## Selected text
===

[PATCH v2 00/17] netlink fixes and cleanups
We've had several bugs in the past that were quite tricky to debug, but would have been much easier if we'd known that a netlink operation had failed. So, it would be desirable to actually detect and report failures of netlink operations. While working on that, I discovered that there are a number of other issues ranging from very small to medium sized with the way we use netlink. This series addresses many of them. Link: https://bugs.passt.top/show_bug.cgi?id=60 Link: https://bugs.passt.top/show_bug.cgi?id=67 This series was tested as based on the pending patches adding C11 support, though I believe it trivially rebases onto current main. Changes since v1: * Assorted minor fixes based on Stefano's review * Rebased on C11 branch David Gibson (17): netlink: Split up functionality of nl_link() netlink: Split nl_addr() into separate operation functions netlink: Split nl_route() into separate operation functions netlink: Use struct in_addr for IPv4 addresses, not bare uint32_t netlink: Explicitly pass netlink sockets to operations netlink: Make nl_*_dup() use a separate datagram for each request netlink: Start sequence number from 1 instead of 0 netlink: Treat send() or recv() errors as fatal netlink: Fill in netlink header fields from nl_req() netlink: Add nl_do() helper for simple operations with error checking netlink: Clearer reasoning about the netlink response buffer size netlink: Split nl_req() to allow processing multiple response datagrams netlink: Add nl_foreach_oftype to filter response message types netlink: Propagate errors for "set" operations netlink: Always process all responses to a netlink request netlink: Propagate errors for "dump" operations netlink: Propagate errors for "dup" operations conf.c | 66 ++++- netlink.c | 843 ++++++++++++++++++++++++++++++++++-------------------- netlink.h | 27 +- pasta.c | 75 +++-- 4 files changed, 658 insertions(+), 353 deletions(-) -- 2.41.0
nl_link() performs a number of functions: it can bring links up, set MAC
address and MTU and also retrieve the existing MAC. This makes for a small
number of lines of code, but high conceptual complexity: it's quite hard
to follow what's going on both in nl_link() itself and it's also not very
obvious which function its callers are intending to use.
Clarify this, by splitting nl_link() into nl_link_up(), nl_link_set_mac(),
and nl_link_get_mac(). The first brings up a link, optionally setting the
MTU, the others get or set the MAC address.
This fixes an arguable bug in pasta_ns_conf(): it looks as though that was
intended to retrieve the guest MAC whether or not c->pasta_conf_ns is set.
However, it only actually does so in the !c->pasta_conf_ns case: the fact
that we set up==1 means we would only ever set, never get, the MAC in the
nl_link() call in the other path. We get away with this because the MAC
will quickly be discovered once we receive packets on the tap interface.
Still, it's neater to always get the MAC address here.
Signed-off-by: David Gibson
nl_addr() can perform three quite different operations based on the 'op'
parameter, each of which uses a different subset of the parameters. Split
them up into a function for each operation. This does use more lines of
code, but the overlap wasn't that great, and the separated logic is much
easier to follow.
It's also clearer in the callers what we expect the netlink operations to
do, and what information it uses.
Signed-off-by: David Gibson
nl_route() can perform 3 quite different operations based on the 'op'
parameter. Split this into separate functions for each one. This requires
more lines of code, but makes the internal logic of each operation much
easier to follow.

===

## Recorded information
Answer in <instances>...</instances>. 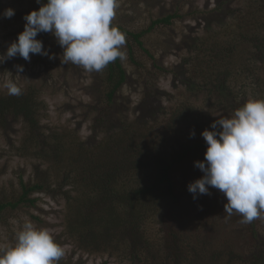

===

## Work instructions
**1)** In the netlink patch series, which three functions does nl_link() get split into?
**2)** Carry on the netlink patch series from the point where it stops.
The data are material separate from the netlink patch series.

## Results for the exercise
**1)** nl_link_up(), nl_link_set_mac(), and nl_link_get_mac().

**2)**
Signed-off-by: David Gibson
This improves consistency with IPv6 and makes it harder to misuse these as
some other sort of value.
Signed-off-by: David Gibson
All the netlink operations currently implicitly use one of the two global
netlink sockets, sometimes depending on an 'ns' parameter. Change them
all to explicitly take the socket to use (or two sockets to use in the case
of the *_dup() functions). As well as making these functions strictly more
general, it makes the callers easier to follow because we're passing a
socket variable with a name rather than an unexplained '0' or '1' for the
ns parameter.
Signed-off-by: David Gibson
nl_req() is designed to handle a single netlink request message: it only
receives a single reply datagram for the request, and only waits for a
single NLMSG_DONE or NLMSG_ERROR message at the beginning to clear out
things from previous requests.
However, in both nl_addr_dup() and nl_route_dup() we can send multiple
request messages as a single datagram, with a single nl_req() call.
This can easily mean that the replies nl_req() collects get out of
sync with requests. We only get away with this because after we call
these functions we don't make any netlink calls where we need to parse
the replies.
This is fragile, so alter nl_*_dup() to make an nl_req() call for each
address it is adding in the target namespace.
For nl_route_dup() this fixes an additional minor problem: because
routes can have dependencies, some of the route add requests might
fail on the first attempt, so we need to repeat the requests a number
of times. When we did that, we weren't updating the sequence number
on each new attempt. This works, but not updating the sequence number
for each new request isn't ideal. Now that we're making the requests
one at a time, it's easier to make sure we update the sequence number
each time.
Link: https://bugs.passt.top/show_bug.cgi?id=67
Signed-off-by: David Gibson
Netlink messages have a sequence number that's used to match requests to
responses. It mostly doesn't matter what it is as long as it monotonically
increases, so we just use a global counter which we advance with each
request.
However, we start this counter at 0, so our very first request has sequence
number 0, which is usually reserved for asynchronous messages from the
kernel which aren't in response to a specific request. Since we don't (for
now) use such async messages, this doesn't really matter, but it's not
good practce. So start the sequence at 1 instead.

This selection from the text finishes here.